If a kid quits at eight because the coach yelled, that is a failure of the program. Not the kid. If a kid quits at ten because their best friend made the A team and they did not, the program failed at sorting kids. If a kid is the best player on the team and they quit at eleven because they are bored, the coach failed to pull the next thing out of them.

The objective at every level under high school is for the kid to want to play next year. Everything else is downstream of that. Skill, character, friendships, lessons about losing. None of it works if the kid quits.

The hidden fourth challenge: doing all three while coaching your own kid

The three things above are hard for any youth-sports family. They are especially hard for parent-coaches.

The parent-coach has to make sure their own kid is having fun without showing favoritism that the team will sense. They have to teach their own kid the rules and the teammate piece while also coaching the eleven other kids on the roster. They have to be the reason their own kid wants to come back next year while also being the reason every other kid on the team wants to come back next year.

Most parent-coaches handle the transition wrong at first. They overcorrect to look fair, which the kid hears as you’re mad at me. Or they overcompensate to protect, which the team hears as the coach has a favorite. Either way, the kid notices. All the other kids notice.

The rule that works: coach the team in the dugout.

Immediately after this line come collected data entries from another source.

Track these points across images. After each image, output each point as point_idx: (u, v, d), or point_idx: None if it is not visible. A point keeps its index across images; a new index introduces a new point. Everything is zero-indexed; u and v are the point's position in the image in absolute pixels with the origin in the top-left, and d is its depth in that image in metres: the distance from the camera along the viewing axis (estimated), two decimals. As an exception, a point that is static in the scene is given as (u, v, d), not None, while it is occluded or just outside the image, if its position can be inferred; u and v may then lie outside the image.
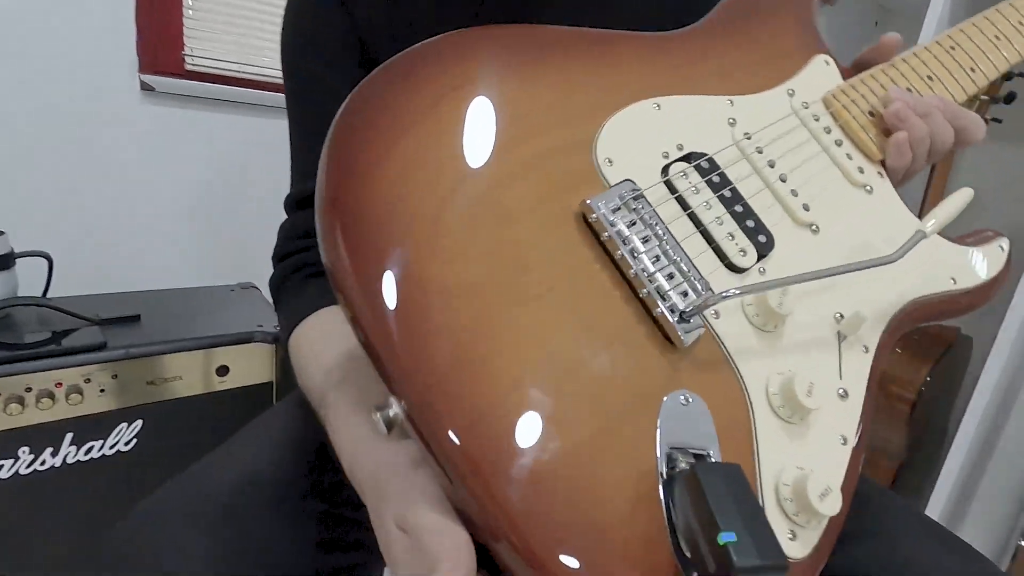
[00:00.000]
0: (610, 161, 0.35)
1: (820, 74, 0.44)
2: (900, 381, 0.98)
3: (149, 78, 1.18)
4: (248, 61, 1.30)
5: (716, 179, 0.36)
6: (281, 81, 0.52)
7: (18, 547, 0.77)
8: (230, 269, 1.31)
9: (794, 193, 0.38)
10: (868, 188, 0.41)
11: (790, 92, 0.42)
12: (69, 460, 0.77)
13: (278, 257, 0.50)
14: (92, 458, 0.79)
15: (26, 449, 0.74)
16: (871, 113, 0.43)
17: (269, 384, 0.91)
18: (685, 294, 0.32)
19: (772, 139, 0.40)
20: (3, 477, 0.73)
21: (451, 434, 0.25)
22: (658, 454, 0.28)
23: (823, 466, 0.31)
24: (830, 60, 0.45)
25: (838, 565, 0.47)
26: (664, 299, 0.31)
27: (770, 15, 0.45)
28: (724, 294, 0.31)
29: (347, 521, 0.43)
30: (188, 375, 0.84)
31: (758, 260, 0.35)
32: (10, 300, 0.81)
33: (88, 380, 0.76)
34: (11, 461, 0.73)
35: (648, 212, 0.33)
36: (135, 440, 0.81)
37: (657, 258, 0.32)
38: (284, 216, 0.52)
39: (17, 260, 0.84)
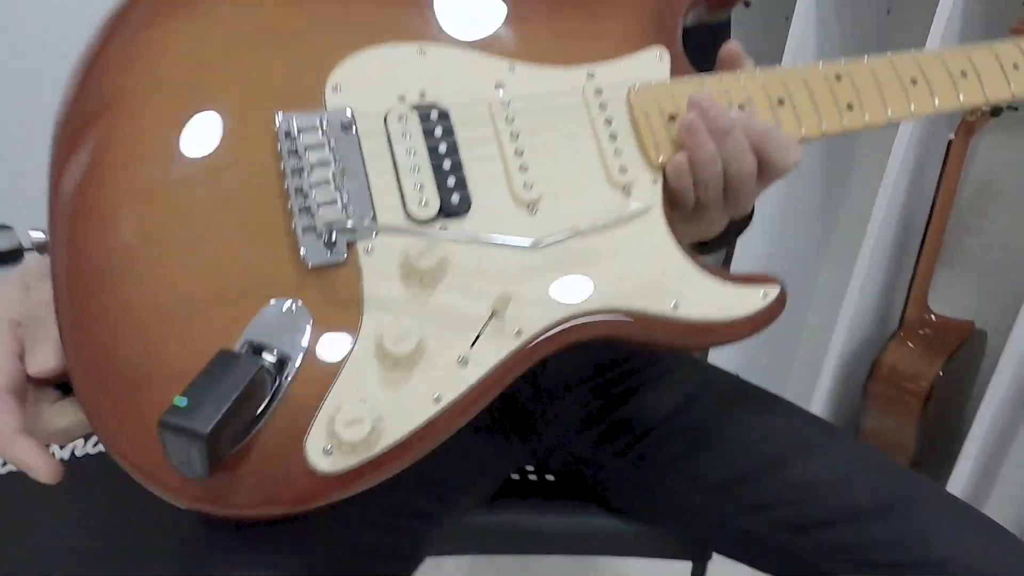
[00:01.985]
0: (337, 87, 0.35)
1: (643, 66, 0.40)
2: (912, 376, 0.96)
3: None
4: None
5: (438, 132, 0.36)
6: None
7: (32, 539, 0.78)
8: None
9: (523, 169, 0.36)
10: (626, 190, 0.37)
11: (590, 74, 0.39)
12: (78, 453, 0.79)
13: None
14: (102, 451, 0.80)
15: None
16: (672, 117, 0.38)
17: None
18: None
19: (534, 112, 0.37)
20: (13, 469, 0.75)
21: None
22: (240, 339, 0.31)
23: (391, 409, 0.32)
24: (666, 55, 0.40)
25: (858, 540, 0.46)
26: (305, 216, 0.33)
27: None
28: (346, 224, 0.32)
29: None
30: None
31: (439, 216, 0.34)
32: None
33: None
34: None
35: (346, 141, 0.34)
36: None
37: (325, 182, 0.33)
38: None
39: (25, 254, 0.85)
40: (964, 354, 0.97)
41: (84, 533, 0.81)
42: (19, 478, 0.74)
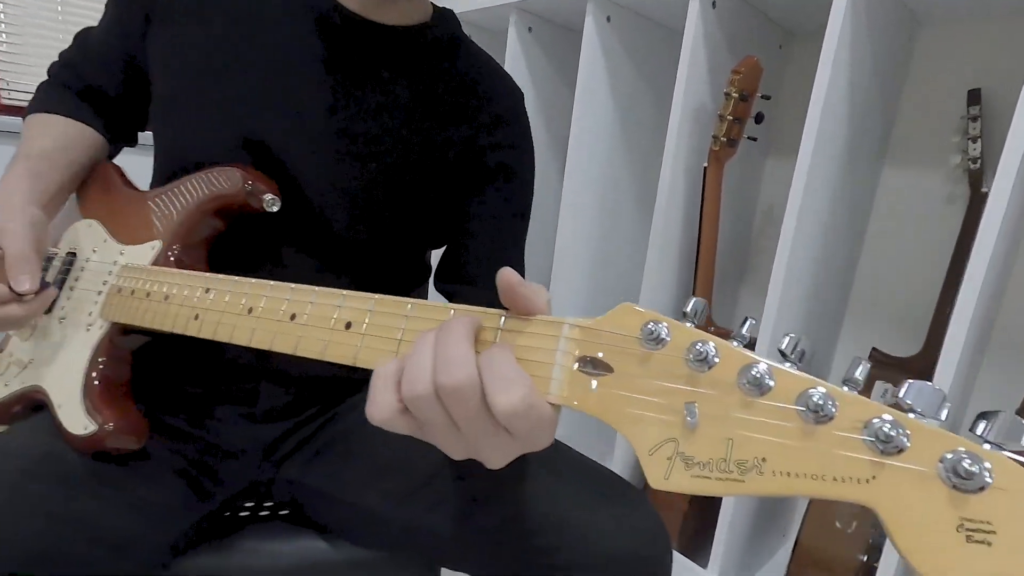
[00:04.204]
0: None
1: (145, 253, 0.58)
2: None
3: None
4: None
5: (66, 264, 0.62)
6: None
7: None
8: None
9: (71, 292, 0.60)
10: (91, 328, 0.57)
11: (121, 252, 0.59)
12: None
13: (58, 65, 0.69)
14: None
15: None
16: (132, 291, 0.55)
17: None
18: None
19: (92, 265, 0.61)
20: None
21: None
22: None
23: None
24: (156, 246, 0.57)
25: (522, 498, 0.49)
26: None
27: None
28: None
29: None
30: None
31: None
32: None
33: None
34: None
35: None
36: None
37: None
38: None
39: None
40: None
41: None
42: None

Keep the kid in the car. Both jobs are full-time. Neither one is more important than the other.

If you cannot do both, get a different parent to coach the team. There are seasons when that is the right call. We are saying that out loud because nobody else will.

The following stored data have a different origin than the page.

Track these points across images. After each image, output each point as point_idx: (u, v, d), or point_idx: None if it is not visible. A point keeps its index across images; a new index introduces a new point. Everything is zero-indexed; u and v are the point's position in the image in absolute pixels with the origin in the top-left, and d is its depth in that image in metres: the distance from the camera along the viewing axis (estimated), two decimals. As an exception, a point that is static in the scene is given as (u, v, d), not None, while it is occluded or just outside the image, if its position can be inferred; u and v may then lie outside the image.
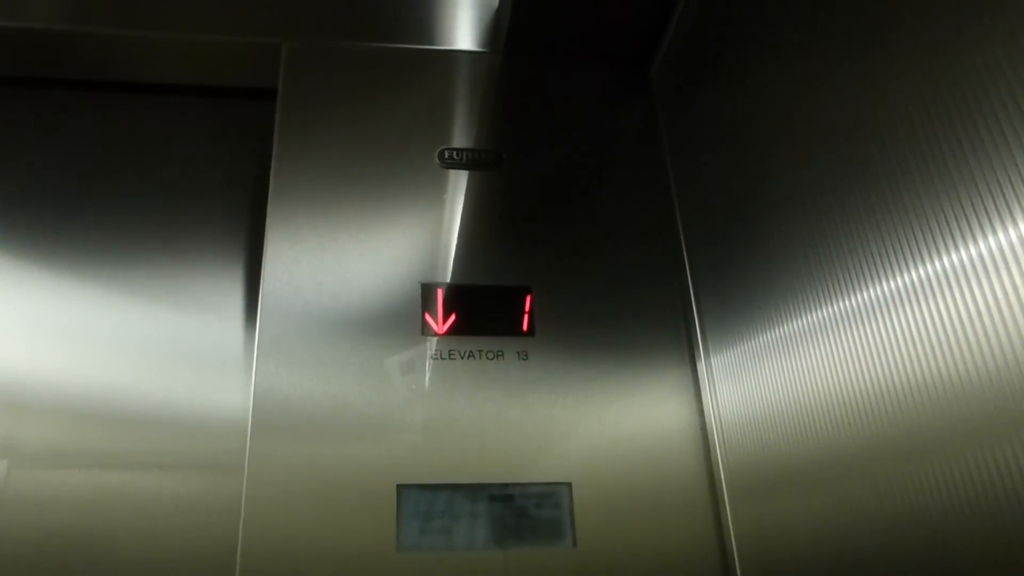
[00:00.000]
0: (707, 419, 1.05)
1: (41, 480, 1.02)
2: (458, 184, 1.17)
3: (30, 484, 1.01)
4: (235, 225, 1.20)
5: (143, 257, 1.16)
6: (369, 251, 1.11)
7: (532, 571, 0.95)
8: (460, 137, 1.20)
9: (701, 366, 1.08)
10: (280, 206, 1.11)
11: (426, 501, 0.97)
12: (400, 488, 0.97)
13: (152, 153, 1.23)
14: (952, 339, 0.62)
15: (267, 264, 1.08)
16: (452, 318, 1.08)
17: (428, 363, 1.05)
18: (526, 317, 1.09)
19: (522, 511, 0.98)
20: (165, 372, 1.09)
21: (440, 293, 1.09)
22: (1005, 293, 0.57)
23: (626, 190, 1.21)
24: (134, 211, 1.18)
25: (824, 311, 0.79)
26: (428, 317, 1.07)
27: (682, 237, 1.17)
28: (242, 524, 0.92)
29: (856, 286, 0.74)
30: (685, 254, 1.16)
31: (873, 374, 0.71)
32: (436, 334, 1.07)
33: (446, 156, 1.18)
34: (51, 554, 0.98)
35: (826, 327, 0.78)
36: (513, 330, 1.08)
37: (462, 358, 1.06)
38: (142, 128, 1.24)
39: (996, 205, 0.58)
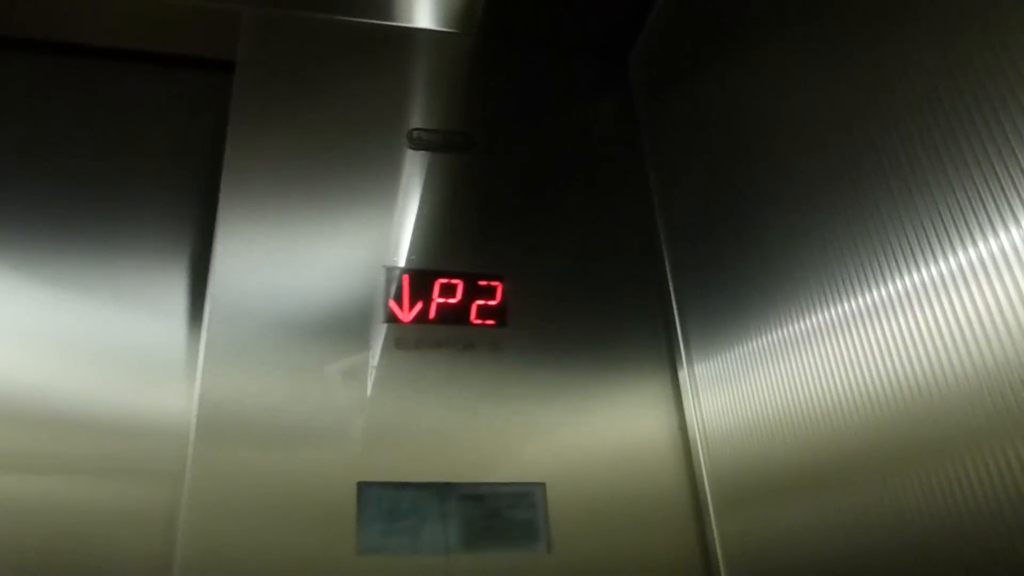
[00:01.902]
0: (689, 426, 1.00)
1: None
2: (428, 166, 1.10)
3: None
4: (184, 206, 1.09)
5: (78, 242, 1.03)
6: (330, 232, 1.03)
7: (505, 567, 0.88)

A note on the recruiting math

About seven percent of high-school athletes go on to play any college sport. About two percent play at the Division I level. Most of those two percent are not on full athletic scholarships. The number who go pro is so small it is not a planning input.

Don’t chase recruiting if a kid wants to. Do keep it from warping the youth experience for the ninety-three percent who will not play in college.

The kid in your minivan is, almost certainly, in the ninety-three percent.

What we do here

Everything on this site exists to help with one of those three things, or with the fourth challenge that comes from coaching your own kid.

We cover the logistics: practice plans, lineups, snack signups, group chats, fundraising, hotel blocks, picture day, the GameChanger setup, the parent-meeting agenda. The operational scaffolding that makes a season possible.

We cover the equipment: what to buy, what to skip, where to buy it used, the right size, the certifications that matter. From baseball to ballet, swimming to swim caps, mouthguards to pointe shoes.

We cover the relationship void. The drive to practice when the kid is dreading it. The first ninety seconds after a bad game. The kid who quits mid-season. The other parent who emails you about playing time. The teammate who is mean to your kid. The car ride after they don’t make varsity.

We cover the coach side. The drill library. The rotation rule. The substitution pattern. The conversation with the parent who is coaching from the stands. The thing to say when your own kid is the worst on the team.

The job is for the kid to have fun, learn the sport and how to be a teammate, and want to come back next year. The job for the parent and the parent-coach is to make all of that possible without breaking the relationship in the process. That is the whole job.